All direct communications carried out by claims management companies could also be a direct violation of the Privacy and Electronic Communications Regulations 2003 (PECR).
The regulators promised to take action against those found to have breached any applicable data protection laws and policies, encouraging those who may be doing so to revisit and reconsider their practices and policies.
A Widespread Public Problem
Meanwhile, the UK’s data protection regulator has come under heavy criticism for failing to sufficiently protect the public from the risks of beh (behaviour advertising, eg remarketing) or targeted ads, which are ‘systematically’ breaking data protection and privacy laws.
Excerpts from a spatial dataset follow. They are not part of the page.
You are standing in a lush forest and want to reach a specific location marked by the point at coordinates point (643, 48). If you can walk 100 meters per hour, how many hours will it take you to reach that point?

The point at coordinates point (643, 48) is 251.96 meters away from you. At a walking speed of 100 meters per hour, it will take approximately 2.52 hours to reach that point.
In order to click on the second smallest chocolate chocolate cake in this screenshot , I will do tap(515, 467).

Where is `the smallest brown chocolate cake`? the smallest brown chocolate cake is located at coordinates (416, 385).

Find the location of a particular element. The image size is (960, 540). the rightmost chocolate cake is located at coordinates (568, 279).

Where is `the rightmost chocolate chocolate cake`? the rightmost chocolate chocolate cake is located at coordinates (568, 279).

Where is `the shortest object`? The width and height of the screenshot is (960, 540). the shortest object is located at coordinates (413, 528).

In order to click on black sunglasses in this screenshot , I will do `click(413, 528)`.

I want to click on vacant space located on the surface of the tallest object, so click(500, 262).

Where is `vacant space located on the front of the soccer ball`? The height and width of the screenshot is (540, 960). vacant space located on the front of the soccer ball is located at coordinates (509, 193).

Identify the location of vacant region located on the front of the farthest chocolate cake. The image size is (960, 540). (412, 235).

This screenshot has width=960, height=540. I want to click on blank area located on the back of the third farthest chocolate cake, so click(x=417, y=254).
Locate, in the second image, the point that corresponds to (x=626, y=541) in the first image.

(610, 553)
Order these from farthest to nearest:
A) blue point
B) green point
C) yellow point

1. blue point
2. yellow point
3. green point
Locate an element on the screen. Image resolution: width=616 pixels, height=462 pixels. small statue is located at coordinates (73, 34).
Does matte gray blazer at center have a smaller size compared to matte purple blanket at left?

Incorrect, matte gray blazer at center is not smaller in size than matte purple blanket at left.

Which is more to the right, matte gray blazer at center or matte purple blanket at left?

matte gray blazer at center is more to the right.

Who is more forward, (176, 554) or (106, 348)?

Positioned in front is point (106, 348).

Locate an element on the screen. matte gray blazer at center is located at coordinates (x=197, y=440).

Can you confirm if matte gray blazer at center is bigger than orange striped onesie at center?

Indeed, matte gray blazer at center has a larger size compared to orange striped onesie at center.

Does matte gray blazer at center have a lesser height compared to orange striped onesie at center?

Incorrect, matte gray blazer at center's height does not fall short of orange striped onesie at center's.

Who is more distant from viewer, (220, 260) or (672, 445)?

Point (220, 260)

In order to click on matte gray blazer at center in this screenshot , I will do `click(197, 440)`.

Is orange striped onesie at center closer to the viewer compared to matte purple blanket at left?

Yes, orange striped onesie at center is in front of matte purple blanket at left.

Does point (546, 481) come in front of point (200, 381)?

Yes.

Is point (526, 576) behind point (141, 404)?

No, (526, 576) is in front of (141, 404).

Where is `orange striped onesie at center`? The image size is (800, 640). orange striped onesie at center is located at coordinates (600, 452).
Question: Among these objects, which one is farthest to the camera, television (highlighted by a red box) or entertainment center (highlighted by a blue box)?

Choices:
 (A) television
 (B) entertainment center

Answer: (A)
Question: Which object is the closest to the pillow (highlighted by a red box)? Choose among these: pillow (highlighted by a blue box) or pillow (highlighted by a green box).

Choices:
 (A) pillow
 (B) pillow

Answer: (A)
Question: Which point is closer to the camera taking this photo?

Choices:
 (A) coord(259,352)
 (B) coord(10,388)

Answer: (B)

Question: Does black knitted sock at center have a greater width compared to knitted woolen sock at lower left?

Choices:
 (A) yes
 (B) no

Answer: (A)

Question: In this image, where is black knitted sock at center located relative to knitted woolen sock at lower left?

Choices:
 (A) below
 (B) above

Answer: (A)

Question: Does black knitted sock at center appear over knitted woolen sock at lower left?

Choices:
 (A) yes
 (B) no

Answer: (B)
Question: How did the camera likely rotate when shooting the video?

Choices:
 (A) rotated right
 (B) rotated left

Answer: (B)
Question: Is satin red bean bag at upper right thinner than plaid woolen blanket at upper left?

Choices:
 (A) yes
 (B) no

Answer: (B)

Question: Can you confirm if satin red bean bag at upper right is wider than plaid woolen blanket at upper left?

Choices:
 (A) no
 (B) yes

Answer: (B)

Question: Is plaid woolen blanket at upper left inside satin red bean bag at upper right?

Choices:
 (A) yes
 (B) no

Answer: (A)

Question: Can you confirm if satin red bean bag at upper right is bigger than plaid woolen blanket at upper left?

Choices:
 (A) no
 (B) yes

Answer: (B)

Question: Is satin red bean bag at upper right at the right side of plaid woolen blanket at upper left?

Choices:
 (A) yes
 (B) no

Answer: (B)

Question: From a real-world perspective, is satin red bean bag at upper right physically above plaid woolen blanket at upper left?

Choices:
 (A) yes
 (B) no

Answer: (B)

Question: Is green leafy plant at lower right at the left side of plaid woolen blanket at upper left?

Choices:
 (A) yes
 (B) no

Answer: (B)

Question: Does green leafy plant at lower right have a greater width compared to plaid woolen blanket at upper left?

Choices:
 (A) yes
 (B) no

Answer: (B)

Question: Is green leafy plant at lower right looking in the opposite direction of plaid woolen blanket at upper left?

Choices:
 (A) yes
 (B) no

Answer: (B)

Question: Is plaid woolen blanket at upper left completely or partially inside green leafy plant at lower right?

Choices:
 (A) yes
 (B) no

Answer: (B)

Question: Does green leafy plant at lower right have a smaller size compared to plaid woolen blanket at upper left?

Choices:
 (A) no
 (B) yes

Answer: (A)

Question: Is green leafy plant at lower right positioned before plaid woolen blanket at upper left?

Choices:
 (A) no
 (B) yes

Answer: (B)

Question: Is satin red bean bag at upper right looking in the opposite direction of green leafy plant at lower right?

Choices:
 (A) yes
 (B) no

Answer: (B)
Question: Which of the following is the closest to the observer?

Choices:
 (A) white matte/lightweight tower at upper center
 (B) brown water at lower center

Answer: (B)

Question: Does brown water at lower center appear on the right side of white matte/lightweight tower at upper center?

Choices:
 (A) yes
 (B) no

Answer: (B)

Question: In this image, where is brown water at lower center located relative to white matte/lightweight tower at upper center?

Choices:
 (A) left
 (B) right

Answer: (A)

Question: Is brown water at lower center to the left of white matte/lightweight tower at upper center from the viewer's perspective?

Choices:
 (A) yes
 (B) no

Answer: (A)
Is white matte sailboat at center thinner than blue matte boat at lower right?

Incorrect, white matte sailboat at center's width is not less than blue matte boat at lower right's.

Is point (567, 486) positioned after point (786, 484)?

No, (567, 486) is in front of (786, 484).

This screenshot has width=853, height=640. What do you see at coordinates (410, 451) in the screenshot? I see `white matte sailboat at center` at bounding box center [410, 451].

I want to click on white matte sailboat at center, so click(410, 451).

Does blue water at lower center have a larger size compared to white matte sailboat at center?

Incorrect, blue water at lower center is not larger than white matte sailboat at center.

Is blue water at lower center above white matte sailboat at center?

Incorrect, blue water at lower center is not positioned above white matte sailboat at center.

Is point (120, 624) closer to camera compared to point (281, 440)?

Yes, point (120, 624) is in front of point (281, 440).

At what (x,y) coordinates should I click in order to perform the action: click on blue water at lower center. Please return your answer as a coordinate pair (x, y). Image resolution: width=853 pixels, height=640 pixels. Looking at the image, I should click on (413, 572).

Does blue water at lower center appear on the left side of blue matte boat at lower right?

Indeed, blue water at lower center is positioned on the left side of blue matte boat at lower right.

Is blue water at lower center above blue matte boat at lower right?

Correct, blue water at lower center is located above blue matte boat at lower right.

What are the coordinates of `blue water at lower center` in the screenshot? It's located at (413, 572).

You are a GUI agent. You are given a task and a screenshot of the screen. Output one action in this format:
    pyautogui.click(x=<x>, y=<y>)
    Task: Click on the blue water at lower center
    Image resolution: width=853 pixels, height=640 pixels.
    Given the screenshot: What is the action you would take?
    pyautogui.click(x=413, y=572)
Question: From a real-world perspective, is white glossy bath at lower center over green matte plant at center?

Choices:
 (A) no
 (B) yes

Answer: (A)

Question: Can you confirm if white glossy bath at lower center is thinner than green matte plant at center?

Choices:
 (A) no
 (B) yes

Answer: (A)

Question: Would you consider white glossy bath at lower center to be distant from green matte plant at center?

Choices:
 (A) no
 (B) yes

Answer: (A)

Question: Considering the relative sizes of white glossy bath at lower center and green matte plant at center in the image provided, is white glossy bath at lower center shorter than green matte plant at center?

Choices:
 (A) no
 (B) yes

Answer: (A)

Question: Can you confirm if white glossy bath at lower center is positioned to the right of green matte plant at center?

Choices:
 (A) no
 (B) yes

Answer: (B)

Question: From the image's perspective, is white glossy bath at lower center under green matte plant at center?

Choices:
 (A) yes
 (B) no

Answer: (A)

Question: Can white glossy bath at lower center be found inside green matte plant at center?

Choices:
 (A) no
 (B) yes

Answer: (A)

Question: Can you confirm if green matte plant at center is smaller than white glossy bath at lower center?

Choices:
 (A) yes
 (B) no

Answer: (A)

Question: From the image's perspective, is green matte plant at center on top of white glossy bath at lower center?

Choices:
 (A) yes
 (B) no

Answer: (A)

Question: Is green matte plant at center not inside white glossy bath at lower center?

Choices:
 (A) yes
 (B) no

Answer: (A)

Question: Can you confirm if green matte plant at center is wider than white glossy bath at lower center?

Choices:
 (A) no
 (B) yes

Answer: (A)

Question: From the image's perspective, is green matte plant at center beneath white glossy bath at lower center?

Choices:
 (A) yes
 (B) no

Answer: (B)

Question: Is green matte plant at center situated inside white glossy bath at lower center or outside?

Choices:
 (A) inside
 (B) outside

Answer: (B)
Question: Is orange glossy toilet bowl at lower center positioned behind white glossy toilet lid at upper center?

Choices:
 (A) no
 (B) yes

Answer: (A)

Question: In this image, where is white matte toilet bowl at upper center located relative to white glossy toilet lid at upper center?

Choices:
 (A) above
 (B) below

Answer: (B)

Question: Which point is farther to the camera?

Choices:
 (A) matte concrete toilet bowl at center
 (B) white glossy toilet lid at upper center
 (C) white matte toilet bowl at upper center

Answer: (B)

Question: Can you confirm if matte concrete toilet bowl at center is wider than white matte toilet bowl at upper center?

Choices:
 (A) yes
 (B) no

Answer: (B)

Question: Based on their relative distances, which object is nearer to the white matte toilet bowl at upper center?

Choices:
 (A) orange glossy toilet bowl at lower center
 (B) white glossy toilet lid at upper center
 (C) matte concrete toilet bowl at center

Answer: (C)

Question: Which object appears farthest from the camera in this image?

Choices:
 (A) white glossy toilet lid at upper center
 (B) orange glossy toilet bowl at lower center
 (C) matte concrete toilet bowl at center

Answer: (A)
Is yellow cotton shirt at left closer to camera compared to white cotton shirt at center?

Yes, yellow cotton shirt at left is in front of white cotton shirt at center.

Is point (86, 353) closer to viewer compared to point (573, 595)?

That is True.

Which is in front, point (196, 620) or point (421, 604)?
Warnings were issued last summer that the growing adtech (advertising technology) industry is already out of control, though little action has been taken to turn things around. The Information Commissioner’s Office previously agreed that real-time bidding (RTB) systems used in online advertising may be accessing and using people’s private information in an unlawful way.
“We have reviewed a number of justifications for the use of legitimate interests as the lawful basis for the processing of personal data in RTB. Our current view is that the justification offered by organisations is insufficient,” commented Simon McDougall, the ICO’s executive director of technology and innovation.
“The Data Protection Impact Assessments we have seen have been generally immature, lack appropriate detail, and do not follow the ICO’s recommended steps to assess the risk to the rights and freedoms of the individual.”
“We will continue to investigate RTB. While it is too soon to speculate on the outcome of that investigation, given our understanding of the lack of maturity in some parts of this industry we anticipate it may be necessary to take formal regulatory action and will continue to progress our work on that basis.”